I personally hope we will be able to remain in the mainstream of European economic and social thinking. But if we are forced to be something different, then we will have to become something different.
Welt am Sonntag: We don’t understand: Who or what would force you?
Hammond: Economic circumstances. If we have no access to the European market, if we are closed off, if Britain were to leave the European Union without an agreement on market access, then we could suffer from economic damage at least in the short-term.
In this case, we could be forced to change our economic model and we will have to change our model to regain competitiveness.

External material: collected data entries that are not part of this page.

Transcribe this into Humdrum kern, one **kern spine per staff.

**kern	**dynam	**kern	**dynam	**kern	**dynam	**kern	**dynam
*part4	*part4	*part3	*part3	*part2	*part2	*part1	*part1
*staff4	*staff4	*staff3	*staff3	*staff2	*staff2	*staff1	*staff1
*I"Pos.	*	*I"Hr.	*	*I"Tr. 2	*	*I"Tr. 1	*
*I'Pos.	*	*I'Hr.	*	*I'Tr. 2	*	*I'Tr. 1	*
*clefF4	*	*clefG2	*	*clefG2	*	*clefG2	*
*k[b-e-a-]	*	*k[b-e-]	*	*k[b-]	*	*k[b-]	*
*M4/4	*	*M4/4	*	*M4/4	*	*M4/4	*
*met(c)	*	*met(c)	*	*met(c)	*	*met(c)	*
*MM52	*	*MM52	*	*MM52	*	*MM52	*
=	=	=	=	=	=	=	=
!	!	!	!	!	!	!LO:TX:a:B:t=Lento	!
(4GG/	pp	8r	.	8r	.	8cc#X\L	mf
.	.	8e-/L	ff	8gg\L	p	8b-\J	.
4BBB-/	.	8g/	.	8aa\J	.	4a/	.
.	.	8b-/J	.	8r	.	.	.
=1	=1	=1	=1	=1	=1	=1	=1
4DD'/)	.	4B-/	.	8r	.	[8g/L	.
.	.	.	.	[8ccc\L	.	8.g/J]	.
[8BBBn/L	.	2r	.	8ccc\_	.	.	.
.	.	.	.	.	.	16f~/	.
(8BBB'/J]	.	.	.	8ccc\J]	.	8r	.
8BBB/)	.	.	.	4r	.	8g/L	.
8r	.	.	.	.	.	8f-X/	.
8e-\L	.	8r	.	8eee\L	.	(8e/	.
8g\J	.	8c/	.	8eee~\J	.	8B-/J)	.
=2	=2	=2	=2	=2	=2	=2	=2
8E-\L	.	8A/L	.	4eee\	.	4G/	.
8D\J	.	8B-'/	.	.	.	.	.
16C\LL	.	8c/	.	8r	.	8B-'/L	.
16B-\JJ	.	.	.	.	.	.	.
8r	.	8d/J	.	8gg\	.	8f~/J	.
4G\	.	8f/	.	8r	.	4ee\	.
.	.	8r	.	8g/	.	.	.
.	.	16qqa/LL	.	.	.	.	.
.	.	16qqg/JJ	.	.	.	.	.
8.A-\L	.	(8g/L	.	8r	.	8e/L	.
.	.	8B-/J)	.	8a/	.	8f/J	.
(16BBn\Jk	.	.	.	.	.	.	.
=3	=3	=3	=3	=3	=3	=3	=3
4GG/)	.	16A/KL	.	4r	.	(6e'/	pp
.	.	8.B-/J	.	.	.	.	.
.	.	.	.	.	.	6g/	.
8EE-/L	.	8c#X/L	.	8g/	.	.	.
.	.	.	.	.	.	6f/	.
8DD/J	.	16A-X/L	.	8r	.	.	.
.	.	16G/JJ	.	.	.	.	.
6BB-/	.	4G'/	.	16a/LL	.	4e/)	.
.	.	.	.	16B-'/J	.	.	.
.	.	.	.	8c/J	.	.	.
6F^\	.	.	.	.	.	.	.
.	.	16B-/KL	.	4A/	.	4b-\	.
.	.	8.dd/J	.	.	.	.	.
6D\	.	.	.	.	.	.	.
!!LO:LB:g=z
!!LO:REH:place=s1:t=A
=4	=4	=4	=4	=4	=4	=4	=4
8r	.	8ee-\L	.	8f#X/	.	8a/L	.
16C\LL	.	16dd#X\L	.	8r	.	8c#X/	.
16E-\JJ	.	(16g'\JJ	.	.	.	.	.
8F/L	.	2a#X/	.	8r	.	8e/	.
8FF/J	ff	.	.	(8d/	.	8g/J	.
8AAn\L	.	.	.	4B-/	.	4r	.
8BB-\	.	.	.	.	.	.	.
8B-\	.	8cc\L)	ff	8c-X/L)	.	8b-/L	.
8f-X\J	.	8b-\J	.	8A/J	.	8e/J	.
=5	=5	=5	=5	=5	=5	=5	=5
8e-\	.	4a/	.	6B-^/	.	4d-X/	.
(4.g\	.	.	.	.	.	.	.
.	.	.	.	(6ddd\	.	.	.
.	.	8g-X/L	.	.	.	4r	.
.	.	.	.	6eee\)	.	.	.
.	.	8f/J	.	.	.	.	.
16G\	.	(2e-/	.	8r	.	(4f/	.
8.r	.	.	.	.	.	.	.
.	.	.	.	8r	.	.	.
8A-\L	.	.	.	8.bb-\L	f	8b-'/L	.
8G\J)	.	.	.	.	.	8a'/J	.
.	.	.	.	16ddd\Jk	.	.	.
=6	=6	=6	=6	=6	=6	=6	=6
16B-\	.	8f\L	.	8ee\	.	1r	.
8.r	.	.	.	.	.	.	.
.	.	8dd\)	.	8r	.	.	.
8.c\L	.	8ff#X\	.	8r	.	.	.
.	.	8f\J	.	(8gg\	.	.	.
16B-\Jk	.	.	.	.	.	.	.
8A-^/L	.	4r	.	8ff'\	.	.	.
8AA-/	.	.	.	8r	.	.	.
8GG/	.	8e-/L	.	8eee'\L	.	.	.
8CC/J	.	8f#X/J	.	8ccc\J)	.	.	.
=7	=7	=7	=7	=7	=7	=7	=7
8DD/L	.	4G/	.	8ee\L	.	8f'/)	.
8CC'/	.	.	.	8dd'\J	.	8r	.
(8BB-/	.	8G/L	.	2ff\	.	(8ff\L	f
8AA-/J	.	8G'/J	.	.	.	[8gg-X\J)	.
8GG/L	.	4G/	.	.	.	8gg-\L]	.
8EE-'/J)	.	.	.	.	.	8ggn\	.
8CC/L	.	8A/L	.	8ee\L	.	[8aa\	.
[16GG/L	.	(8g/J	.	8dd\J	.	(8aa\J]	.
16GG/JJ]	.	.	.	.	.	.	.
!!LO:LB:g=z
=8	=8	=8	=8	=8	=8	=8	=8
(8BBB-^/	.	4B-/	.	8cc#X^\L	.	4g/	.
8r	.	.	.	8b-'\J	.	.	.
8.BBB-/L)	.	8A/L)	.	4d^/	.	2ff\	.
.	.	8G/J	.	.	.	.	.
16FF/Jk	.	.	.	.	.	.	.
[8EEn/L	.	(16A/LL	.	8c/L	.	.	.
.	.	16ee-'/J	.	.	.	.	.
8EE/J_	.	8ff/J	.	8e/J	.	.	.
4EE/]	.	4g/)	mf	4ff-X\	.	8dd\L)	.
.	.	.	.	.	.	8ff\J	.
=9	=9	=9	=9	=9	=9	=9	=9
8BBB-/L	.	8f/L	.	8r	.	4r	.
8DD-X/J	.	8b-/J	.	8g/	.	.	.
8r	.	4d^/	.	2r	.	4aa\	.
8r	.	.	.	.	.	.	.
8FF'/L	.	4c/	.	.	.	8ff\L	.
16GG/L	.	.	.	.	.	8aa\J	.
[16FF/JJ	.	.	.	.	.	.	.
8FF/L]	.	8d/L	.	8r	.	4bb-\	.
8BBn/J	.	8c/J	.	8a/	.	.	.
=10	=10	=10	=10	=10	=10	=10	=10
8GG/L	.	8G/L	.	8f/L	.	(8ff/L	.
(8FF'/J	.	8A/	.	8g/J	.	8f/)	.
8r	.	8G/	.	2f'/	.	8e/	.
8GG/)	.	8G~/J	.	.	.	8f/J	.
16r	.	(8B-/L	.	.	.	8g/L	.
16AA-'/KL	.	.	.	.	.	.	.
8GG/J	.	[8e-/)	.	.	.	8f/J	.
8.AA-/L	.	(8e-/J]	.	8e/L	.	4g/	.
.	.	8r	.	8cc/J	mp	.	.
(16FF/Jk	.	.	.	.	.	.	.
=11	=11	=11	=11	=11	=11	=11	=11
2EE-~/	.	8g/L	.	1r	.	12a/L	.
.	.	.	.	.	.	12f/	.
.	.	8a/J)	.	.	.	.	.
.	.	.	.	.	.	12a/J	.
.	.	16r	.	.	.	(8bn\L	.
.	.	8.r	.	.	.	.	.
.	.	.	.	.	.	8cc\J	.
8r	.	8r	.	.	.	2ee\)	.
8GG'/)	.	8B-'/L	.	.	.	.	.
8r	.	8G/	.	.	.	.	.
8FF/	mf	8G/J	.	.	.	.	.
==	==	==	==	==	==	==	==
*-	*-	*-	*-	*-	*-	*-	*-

And you can be sure we will do whatever we have to do.Reading between the lines, Hammond is telling other European governments that Britain, if it is not favourable trade terms with the EU, will set itself up as an offshore tax haven with low standards of regulation and welfare.
How convincing a threat that will sound to those governments, I do not know.
But you can see how convenient it might be to right-wing British Conservatives. The line will be: of course, we would love to keep the NHS, but because of those wicked Europeans we cannot afford it.
This vision of Britain as the Singapore of Europe, incidentally, was set out in the 2012 collection Britain Unchained.
Elsewhere, Hammond makes it clear that controlling immigration is the government's chief concern in Brexit negotiations.
He also offers this interesting observation:
In my judgement it would be a mistake to read the Brexit vote as being part of the same strand of thinking that has formed in the US. If you look at the media and the reporting during the Brexit referendum campaign, there was no anti-trade rhetoric. It was the exact opposite.